### Actions to take
- A) Please retype the passage in the post about the 'model' database lock from "Could not obtain exclusive lock on database 'model'?" to "the operation later.".
- B) According to the post about the 'model' database lock, why does the exception occur?
--- start Provided text ---
Saturday, January 24, 2015

Could not obtain exclusive lock on database 'model'? Here’s how you find the smoking gun..

If your team owns a process that provision SQL Server databases in masses, you probably encountered the below exception in one of your test clusters, or even in production:

Microsoft.SqlServer.Management.Smo.FailedOperationException: Create failed for Database '***'.  ---> Microsoft.SqlServer.Management.Common.ExecutionFailureException: An exception occurred while executing a Transact-SQL statement or batch. ---> System.Data.SqlClient.SqlException: Could not obtain exclusive lock on database 'model'. Retry the operation later.
CREATE DATABASE failed. Some file names listed could not be created. Check related errors.

This happens because when your process attempted to create a database, some other process was using the ‘model’ database. It’s possible that someone started a session with ‘model’ via SQL Server Management Studio, or maybe a SCOM process was using it.

Anyways, the important thing is that you find the smoking gun to unlock your process and make sure that this doesn’t happen again...
--- end Provided text ---
--- start Provided records ---
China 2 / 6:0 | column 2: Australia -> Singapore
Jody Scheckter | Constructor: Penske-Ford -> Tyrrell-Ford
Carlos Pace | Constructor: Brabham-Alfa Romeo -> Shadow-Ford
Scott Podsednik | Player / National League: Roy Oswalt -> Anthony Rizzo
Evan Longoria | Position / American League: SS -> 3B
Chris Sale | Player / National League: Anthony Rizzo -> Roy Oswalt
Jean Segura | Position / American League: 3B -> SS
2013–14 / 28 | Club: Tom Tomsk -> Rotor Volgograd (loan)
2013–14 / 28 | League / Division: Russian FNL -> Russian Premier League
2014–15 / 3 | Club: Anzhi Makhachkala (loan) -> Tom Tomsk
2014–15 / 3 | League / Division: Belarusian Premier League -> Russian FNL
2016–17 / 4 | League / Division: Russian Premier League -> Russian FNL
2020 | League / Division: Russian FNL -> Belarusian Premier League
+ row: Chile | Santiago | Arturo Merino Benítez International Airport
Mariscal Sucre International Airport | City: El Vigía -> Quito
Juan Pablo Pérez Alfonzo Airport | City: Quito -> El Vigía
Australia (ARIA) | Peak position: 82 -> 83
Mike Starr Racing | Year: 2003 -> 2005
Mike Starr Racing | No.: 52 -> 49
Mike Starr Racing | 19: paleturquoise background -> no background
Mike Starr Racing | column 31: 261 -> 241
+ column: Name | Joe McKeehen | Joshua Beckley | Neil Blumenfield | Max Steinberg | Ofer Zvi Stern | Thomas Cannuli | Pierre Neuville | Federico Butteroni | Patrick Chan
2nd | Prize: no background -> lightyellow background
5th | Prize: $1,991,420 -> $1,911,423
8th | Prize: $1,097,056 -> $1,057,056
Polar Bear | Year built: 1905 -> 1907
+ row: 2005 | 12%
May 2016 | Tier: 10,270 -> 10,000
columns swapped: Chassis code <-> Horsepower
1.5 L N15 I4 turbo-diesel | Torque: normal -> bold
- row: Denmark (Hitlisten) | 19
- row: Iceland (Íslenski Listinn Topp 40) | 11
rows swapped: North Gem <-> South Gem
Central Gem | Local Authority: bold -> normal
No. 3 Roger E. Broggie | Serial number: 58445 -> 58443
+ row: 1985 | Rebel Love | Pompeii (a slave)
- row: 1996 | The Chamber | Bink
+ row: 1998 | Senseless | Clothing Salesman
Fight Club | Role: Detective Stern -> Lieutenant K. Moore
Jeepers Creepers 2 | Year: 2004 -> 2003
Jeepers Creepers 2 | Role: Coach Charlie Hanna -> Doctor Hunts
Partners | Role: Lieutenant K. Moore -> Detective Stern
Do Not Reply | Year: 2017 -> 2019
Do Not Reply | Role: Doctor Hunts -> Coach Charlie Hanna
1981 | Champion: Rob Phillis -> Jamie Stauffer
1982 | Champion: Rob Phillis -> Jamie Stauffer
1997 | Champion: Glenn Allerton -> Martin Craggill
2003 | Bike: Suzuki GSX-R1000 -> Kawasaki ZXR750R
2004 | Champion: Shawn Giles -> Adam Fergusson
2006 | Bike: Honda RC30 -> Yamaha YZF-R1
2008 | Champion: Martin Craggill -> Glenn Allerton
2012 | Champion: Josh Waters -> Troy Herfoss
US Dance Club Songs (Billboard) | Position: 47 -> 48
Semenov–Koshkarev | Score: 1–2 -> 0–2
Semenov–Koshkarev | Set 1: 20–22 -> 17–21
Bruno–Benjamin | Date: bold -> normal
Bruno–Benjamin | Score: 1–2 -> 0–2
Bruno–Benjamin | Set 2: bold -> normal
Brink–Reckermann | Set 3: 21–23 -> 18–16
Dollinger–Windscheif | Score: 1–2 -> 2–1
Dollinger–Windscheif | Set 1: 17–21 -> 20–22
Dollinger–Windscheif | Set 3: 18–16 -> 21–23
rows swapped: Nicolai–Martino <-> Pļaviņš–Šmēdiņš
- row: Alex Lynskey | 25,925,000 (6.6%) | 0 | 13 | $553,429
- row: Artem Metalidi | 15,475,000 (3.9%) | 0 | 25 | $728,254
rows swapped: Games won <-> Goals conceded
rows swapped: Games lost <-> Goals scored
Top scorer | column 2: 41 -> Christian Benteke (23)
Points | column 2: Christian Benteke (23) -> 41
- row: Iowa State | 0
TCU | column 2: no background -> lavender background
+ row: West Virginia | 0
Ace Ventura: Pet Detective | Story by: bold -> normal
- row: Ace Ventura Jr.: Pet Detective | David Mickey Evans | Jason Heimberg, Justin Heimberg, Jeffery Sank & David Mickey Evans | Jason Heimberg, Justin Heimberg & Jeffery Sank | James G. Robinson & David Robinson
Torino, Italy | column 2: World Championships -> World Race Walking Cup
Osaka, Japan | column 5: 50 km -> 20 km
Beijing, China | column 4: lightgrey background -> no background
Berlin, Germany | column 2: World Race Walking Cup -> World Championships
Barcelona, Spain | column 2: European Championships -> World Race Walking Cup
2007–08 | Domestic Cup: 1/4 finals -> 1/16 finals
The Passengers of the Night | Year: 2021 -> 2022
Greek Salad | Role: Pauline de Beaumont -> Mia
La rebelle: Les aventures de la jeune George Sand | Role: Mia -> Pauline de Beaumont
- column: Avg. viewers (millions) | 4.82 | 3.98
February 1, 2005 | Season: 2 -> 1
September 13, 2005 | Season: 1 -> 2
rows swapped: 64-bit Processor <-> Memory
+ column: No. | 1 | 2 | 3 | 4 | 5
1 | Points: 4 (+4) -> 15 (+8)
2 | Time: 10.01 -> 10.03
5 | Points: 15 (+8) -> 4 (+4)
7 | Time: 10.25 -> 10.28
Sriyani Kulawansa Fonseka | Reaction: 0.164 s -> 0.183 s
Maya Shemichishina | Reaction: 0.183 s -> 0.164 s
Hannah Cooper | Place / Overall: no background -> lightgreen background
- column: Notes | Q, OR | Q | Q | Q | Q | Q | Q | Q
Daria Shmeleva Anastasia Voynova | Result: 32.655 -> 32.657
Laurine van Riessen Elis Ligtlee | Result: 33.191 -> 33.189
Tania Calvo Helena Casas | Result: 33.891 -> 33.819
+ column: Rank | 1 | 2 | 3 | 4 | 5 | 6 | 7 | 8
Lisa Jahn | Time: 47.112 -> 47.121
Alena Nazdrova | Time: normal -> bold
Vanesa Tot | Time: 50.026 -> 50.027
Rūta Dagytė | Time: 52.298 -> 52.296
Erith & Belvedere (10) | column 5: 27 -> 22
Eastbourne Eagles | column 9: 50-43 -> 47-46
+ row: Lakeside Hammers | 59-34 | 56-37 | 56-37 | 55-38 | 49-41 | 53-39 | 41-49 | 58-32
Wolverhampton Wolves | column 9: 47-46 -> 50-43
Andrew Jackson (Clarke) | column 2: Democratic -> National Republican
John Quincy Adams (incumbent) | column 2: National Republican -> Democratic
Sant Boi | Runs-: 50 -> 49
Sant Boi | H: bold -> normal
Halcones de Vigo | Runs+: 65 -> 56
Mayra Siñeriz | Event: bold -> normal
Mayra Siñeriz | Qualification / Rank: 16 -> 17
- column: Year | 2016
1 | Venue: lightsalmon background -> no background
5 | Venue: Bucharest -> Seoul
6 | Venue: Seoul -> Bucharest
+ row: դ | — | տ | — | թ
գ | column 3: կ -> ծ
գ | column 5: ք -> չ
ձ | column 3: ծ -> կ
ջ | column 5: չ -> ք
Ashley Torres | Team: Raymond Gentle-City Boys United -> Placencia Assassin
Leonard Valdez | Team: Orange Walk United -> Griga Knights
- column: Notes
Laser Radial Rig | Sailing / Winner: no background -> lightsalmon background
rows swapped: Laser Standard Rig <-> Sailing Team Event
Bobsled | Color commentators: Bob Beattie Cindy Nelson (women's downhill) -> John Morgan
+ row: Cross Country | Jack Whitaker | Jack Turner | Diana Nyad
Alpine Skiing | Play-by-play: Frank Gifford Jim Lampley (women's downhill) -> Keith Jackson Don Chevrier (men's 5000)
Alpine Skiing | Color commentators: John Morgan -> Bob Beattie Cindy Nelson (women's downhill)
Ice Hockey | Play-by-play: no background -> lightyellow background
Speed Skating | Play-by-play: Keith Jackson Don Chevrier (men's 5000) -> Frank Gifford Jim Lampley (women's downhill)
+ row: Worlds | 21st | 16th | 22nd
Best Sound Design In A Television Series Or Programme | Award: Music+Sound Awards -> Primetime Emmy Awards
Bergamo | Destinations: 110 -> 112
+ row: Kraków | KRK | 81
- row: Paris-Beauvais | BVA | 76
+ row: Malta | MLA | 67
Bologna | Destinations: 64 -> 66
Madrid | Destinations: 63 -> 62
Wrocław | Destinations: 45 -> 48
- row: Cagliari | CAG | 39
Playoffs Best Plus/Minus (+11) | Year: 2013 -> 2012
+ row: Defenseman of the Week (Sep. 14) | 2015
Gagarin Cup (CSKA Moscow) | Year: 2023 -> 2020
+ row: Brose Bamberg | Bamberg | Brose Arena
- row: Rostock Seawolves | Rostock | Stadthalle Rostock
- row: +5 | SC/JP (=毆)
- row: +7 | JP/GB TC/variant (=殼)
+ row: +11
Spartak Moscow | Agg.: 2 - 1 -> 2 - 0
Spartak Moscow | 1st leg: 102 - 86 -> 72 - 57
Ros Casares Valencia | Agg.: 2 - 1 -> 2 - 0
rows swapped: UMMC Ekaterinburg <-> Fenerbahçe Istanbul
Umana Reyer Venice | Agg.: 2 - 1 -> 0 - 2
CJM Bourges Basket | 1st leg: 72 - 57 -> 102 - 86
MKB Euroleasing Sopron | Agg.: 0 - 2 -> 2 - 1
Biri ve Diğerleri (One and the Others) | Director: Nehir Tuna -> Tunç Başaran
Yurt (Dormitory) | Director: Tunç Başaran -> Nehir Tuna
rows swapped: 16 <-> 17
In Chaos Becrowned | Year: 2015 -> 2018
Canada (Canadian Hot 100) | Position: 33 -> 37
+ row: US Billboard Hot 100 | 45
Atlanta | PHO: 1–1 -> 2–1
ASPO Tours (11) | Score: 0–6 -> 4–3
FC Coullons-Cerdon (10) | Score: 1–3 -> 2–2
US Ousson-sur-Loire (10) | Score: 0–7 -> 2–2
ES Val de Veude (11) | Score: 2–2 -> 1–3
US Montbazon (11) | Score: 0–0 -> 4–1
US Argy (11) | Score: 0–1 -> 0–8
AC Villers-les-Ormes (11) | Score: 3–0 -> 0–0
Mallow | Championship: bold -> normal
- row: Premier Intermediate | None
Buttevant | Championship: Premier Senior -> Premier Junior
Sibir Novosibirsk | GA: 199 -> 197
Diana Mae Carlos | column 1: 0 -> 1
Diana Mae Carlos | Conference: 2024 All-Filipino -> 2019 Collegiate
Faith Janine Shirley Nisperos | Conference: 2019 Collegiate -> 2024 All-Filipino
--- end Provided records ---
### Results
- A)
Could not obtain exclusive lock on database 'model'? Here’s how you find the smoking gun..

If your team owns a process that provision SQL Server databases in masses, you probably encountered the below exception in one of your test clusters, or even in production:

Microsoft.SqlServer.Management.Smo.FailedOperationException: Create failed for Database '***'.  ---> Microsoft.SqlServer.Management.Common.ExecutionFailureException: An exception occurred while executing a Transact-SQL statement or batch. ---> System.Data.SqlClient.SqlException: Could not obtain exclusive lock on database 'model'. Retry the operation later.

- B) Some other process was using the 'model' database when the process tried to create a database.